THE PROBLEM:
Reproduce word for word the line that contains "Oppenheimer 36" and every line after it to the end of the records, with nothing else added.
══════════════════════════════
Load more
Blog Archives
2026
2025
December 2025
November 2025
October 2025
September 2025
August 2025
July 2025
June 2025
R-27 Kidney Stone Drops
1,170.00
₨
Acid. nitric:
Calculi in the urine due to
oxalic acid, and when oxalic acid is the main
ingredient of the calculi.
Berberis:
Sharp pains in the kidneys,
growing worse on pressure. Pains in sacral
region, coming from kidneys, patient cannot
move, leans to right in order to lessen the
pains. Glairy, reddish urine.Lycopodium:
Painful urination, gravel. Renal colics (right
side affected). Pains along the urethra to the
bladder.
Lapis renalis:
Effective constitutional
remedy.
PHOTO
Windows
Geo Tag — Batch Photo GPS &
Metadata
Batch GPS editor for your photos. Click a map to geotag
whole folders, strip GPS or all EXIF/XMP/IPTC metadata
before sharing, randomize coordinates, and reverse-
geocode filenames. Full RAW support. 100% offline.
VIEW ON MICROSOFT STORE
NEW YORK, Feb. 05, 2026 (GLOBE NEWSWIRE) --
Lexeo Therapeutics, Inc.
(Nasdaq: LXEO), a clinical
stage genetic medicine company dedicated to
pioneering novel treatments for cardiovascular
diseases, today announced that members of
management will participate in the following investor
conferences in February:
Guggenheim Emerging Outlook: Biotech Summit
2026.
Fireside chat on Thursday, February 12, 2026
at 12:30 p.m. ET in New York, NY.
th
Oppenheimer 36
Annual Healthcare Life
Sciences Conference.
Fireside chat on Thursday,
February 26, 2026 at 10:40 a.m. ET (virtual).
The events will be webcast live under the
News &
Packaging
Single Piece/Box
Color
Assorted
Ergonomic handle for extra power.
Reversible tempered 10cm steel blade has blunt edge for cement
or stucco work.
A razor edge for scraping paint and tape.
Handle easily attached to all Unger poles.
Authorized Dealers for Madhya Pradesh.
══════════════════════════════
WRITTEN RESPONSE:
Oppenheimer 36
Annual Healthcare Life
Sciences Conference.
Fireside chat on Thursday,
February 26, 2026 at 10:40 a.m. ET (virtual).
The events will be webcast live under the
News &
Packaging
Single Piece/Box
Color
Assorted
Ergonomic handle for extra power.
Reversible tempered 10cm steel blade has blunt edge for cement
or stucco work.
A razor edge for scraping paint and tape.
Handle easily attached to all Unger poles.
Authorized Dealers for Madhya Pradesh.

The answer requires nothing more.